University of Rochester Multi-Modal Music Performance (URMP) Dataset

This project is supported by the National Science Foundation under grant No. 1741472, titled "BIGDATA: F: Audio-Visual Scene Understanding".
Disclaimer: Any opinions, findings, and conclusions or recommendations expressed in this material are those of the author(s) and do not necessarily reflect the views of the National Science Foundation.

Paper Describing URMP

Bochen Li *, Xinzhao Liu *, Karthik Dinesh, Zhiyao Duan, Gaurav Sharma, "Creating a multi-track classical music performance dataset for multi-modal music analysis: Challenges, insights, and applications", IEEE Transactions on Multimedia, 2018. (* equal contribution) <pdf>

Overview

We introduce a dataset for facilitating audio-visual analysis of musical performances. The dataset comprises a number of simple multi-instrument musical pieces assembled from coordinated but separately recorded performances of individual tracks.
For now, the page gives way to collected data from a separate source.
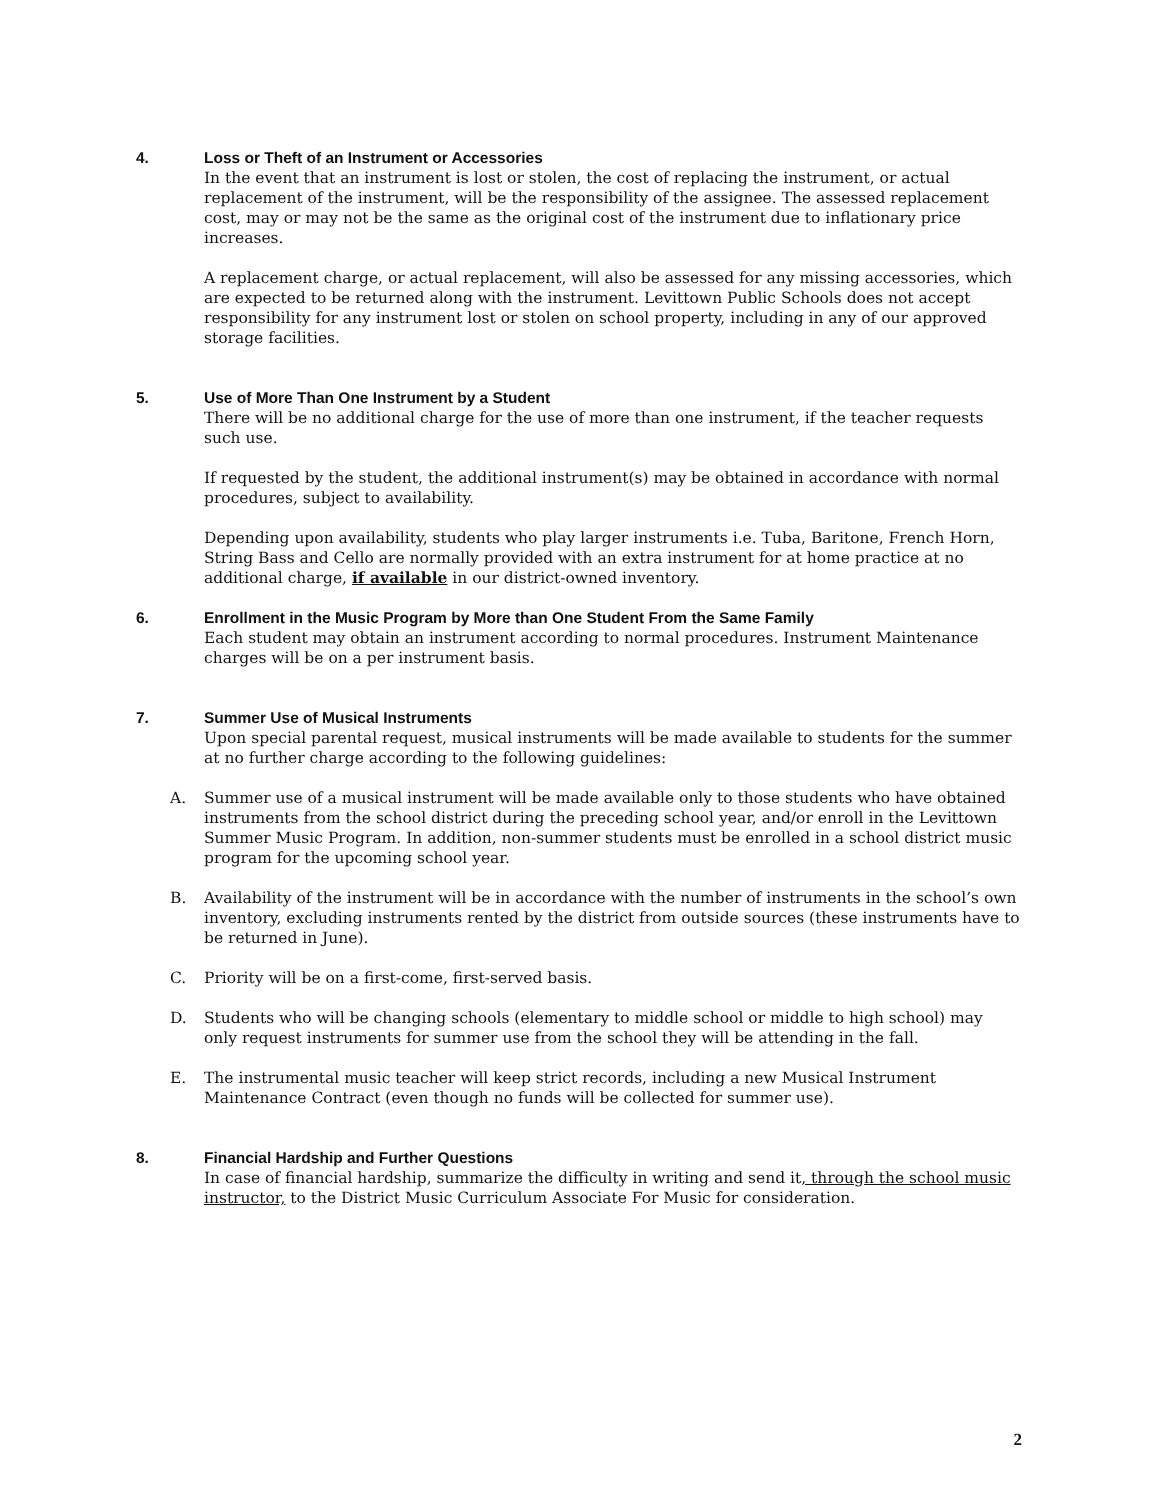4.
Loss or Theft of an Instrument or Accessories
In the event that an instrument is lost or stolen, the cost of replacing the instrument, or actual replacement of the instrument, will be the responsibility of the assignee. The assessed replacement cost, may or may not be the same as the original cost of the instrument due to inflationary price increases.
A replacement charge, or actual replacement, will also be assessed for any missing accessories, which are expected to be returned along with the instrument. Levittown Public Schools does not accept responsibility for any instrument lost or stolen on school property, including in any of our approved storage facilities.
5.
Use of More Than One Instrument by a Student
There will be no additional charge for the use of more than one instrument, if the teacher requests such use.
If requested by the student, the additional instrument(s) may be obtained in accordance with normal procedures, subject to availability.
Depending upon availability, students who play larger instruments i.e. Tuba, Baritone, French Horn, String Bass and Cello are normally provided with an extra instrument for at home practice at no additional charge, if available in our district-owned inventory.
6.
Enrollment in the Music Program by More than One Student From the Same Family
Each student may obtain an instrument according to normal procedures. Instrument Maintenance charges will be on a per instrument basis.
7.
Summer Use of Musical Instruments
Upon special parental request, musical instruments will be made available to students for the summer at no further charge according to the following guidelines:
A. Summer use of a musical instrument will be made available only to those students who have obtained instruments from the school district during the preceding school year, and/or enroll in the Levittown Summer Music Program. In addition, non-summer students must be enrolled in a school district music program for the upcoming school year.
B. Availability of the instrument will be in accordance with the number of instruments in the school’s own inventory, excluding instruments rented by the district from outside sources (these instruments have to be returned in June).
C. Priority will be on a first-come, first-served basis.
D. Students who will be changing schools (elementary to middle school or middle to high school) may only request instruments for summer use from the school they will be attending in the fall.
E. The instrumental music teacher will keep strict records, including a new Musical Instrument Maintenance Contract (even though no funds will be collected for summer use).
8.
Financial Hardship and Further Questions
In case of financial hardship, summarize the difficulty in writing and send it, through the school music instructor, to the District Music Curriculum Associate For Music for consideration.
2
For each piece, we provide the musical score in MIDI format, the high-quality individual instrument audio recordings and the videos of the assembled pieces. We anticipate that the dataset will be useful for multi-modal information retrieval techniques such as music source separation, transcription, performance analysis and also serve as ground-truth for evaluating performances.